▸ Problem to solve
Print every line of the items below without changing a single character.

##### Raw data #####

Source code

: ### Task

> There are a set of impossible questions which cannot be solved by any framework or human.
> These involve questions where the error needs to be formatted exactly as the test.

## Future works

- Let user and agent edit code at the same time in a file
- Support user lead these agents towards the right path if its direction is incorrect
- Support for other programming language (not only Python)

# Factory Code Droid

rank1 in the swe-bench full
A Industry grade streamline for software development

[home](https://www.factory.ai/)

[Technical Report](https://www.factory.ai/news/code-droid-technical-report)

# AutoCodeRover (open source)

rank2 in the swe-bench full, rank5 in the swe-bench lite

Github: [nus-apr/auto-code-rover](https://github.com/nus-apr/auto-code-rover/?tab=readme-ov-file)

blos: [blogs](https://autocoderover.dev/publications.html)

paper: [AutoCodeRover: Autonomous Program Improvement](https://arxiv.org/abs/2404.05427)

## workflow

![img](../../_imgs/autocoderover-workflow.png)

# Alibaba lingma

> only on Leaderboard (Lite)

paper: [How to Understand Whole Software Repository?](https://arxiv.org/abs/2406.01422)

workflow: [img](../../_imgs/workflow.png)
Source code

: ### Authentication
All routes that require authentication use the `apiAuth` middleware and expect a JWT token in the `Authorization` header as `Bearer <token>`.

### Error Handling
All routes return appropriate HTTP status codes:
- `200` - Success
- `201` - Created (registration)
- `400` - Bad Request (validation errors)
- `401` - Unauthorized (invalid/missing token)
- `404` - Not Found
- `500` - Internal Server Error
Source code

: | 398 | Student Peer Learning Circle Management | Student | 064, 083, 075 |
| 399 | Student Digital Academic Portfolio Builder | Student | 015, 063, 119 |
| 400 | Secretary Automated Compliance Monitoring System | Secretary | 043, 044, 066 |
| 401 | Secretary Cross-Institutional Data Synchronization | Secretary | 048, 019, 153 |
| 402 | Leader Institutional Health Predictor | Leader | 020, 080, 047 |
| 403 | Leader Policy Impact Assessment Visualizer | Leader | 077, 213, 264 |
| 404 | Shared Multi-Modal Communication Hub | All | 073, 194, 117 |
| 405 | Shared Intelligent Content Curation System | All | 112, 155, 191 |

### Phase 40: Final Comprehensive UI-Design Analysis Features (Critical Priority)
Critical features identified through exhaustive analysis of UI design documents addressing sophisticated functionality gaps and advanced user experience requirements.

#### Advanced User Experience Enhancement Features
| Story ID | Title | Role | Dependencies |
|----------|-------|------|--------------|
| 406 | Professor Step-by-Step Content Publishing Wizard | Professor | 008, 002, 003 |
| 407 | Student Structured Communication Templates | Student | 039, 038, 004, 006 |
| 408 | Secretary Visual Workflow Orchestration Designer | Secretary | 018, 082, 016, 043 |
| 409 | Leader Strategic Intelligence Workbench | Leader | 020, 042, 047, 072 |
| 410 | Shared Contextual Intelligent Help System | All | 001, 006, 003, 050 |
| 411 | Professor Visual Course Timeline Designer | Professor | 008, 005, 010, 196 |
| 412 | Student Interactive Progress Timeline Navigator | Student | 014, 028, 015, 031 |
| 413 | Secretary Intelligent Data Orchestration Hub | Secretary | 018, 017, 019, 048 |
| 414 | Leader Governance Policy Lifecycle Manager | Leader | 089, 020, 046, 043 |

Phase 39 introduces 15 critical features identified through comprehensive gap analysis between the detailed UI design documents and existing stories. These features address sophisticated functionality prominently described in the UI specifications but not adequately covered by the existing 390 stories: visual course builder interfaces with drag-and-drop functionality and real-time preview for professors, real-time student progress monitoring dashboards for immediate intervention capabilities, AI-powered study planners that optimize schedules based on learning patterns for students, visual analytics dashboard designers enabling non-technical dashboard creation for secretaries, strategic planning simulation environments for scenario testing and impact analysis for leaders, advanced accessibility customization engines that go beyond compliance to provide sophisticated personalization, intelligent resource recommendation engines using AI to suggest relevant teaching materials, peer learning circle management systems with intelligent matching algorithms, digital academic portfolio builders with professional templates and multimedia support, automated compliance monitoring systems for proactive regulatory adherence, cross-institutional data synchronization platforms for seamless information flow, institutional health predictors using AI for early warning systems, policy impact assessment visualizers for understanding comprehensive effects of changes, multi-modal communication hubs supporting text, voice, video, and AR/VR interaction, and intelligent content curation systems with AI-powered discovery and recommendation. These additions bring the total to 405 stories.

#####

▸ Answer box
Source code

: ### Task

> There are a set of impossible questions which cannot be solved by any framework or human.
> These involve questions where the error needs to be formatted exactly as the test.

## Future works

- Let user and agent edit code at the same time in a file
- Support user lead these agents towards the right path if its direction is incorrect
- Support for other programming language (not only Python)

# Factory Code Droid

rank1 in the swe-bench full
A Industry grade streamline for software development

[home](https://www.factory.ai/)

[Technical Report](https://www.factory.ai/news/code-droid-technical-report)

# AutoCodeRover (open source)

rank2 in the swe-bench full, rank5 in the swe-bench lite

Github: [nus-apr/auto-code-rover](https://github.com/nus-apr/auto-code-rover/?tab=readme-ov-file)

blos: [blogs](https://autocoderover.dev/publications.html)

paper: [AutoCodeRover: Autonomous Program Improvement](https://arxiv.org/abs/2404.05427)

## workflow

![img](../../_imgs/autocoderover-workflow.png)

# Alibaba lingma

> only on Leaderboard (Lite)

paper: [How to Understand Whole Software Repository?](https://arxiv.org/abs/2406.01422)

workflow: [img](../../_imgs/workflow.png)
Source code

: ### Authentication
All routes that require authentication use the `apiAuth` middleware and expect a JWT token in the `Authorization` header as `Bearer <token>`.

### Error Handling
All routes return appropriate HTTP status codes:
- `200` - Success
- `201` - Created (registration)
- `400` - Bad Request (validation errors)
- `401` - Unauthorized (invalid/missing token)
- `404` - Not Found
- `500` - Internal Server Error
Source code

: | 398 | Student Peer Learning Circle Management | Student | 064, 083, 075 |
| 399 | Student Digital Academic Portfolio Builder | Student | 015, 063, 119 |
| 400 | Secretary Automated Compliance Monitoring System | Secretary | 043, 044, 066 |
| 401 | Secretary Cross-Institutional Data Synchronization | Secretary | 048, 019, 153 |
| 402 | Leader Institutional Health Predictor | Leader | 020, 080, 047 |
| 403 | Leader Policy Impact Assessment Visualizer | Leader | 077, 213, 264 |
| 404 | Shared Multi-Modal Communication Hub | All | 073, 194, 117 |
| 405 | Shared Intelligent Content Curation System | All | 112, 155, 191 |

### Phase 40: Final Comprehensive UI-Design Analysis Features (Critical Priority)
Critical features identified through exhaustive analysis of UI design documents addressing sophisticated functionality gaps and advanced user experience requirements.

#### Advanced User Experience Enhancement Features
| Story ID | Title | Role | Dependencies |
|----------|-------|------|--------------|
| 406 | Professor Step-by-Step Content Publishing Wizard | Professor | 008, 002, 003 |
| 407 | Student Structured Communication Templates | Student | 039, 038, 004, 006 |
| 408 | Secretary Visual Workflow Orchestration Designer | Secretary | 018, 082, 016, 043 |
| 409 | Leader Strategic Intelligence Workbench | Leader | 020, 042, 047, 072 |
| 410 | Shared Contextual Intelligent Help System | All | 001, 006, 003, 050 |
| 411 | Professor Visual Course Timeline Designer | Professor | 008, 005, 010, 196 |
| 412 | Student Interactive Progress Timeline Navigator | Student | 014, 028, 015, 031 |
| 413 | Secretary Intelligent Data Orchestration Hub | Secretary | 018, 017, 019, 048 |
| 414 | Leader Governance Policy Lifecycle Manager | Leader | 089, 020, 046, 043 |

Phase 39 introduces 15 critical features identified through comprehensive gap analysis between the detailed UI design documents and existing stories. These features address sophisticated functionality prominently described in the UI specifications but not adequately covered by the existing 390 stories: visual course builder interfaces with drag-and-drop functionality and real-time preview for professors, real-time student progress monitoring dashboards for immediate intervention capabilities, AI-powered study planners that optimize schedules based on learning patterns for students, visual analytics dashboard designers enabling non-technical dashboard creation for secretaries, strategic planning simulation environments for scenario testing and impact analysis for leaders, advanced accessibility customization engines that go beyond compliance to provide sophisticated personalization, intelligent resource recommendation engines using AI to suggest relevant teaching materials, peer learning circle management systems with intelligent matching algorithms, digital academic portfolio builders with professional templates and multimedia support, automated compliance monitoring systems for proactive regulatory adherence, cross-institutional data synchronization platforms for seamless information flow, institutional health predictors using AI for early warning systems, policy impact assessment visualizers for understanding comprehensive effects of changes, multi-modal communication hubs supporting text, voice, video, and AR/VR interaction, and intelligent content curation systems with AI-powered discovery and recommendation. These additions bring the total to 405 stories.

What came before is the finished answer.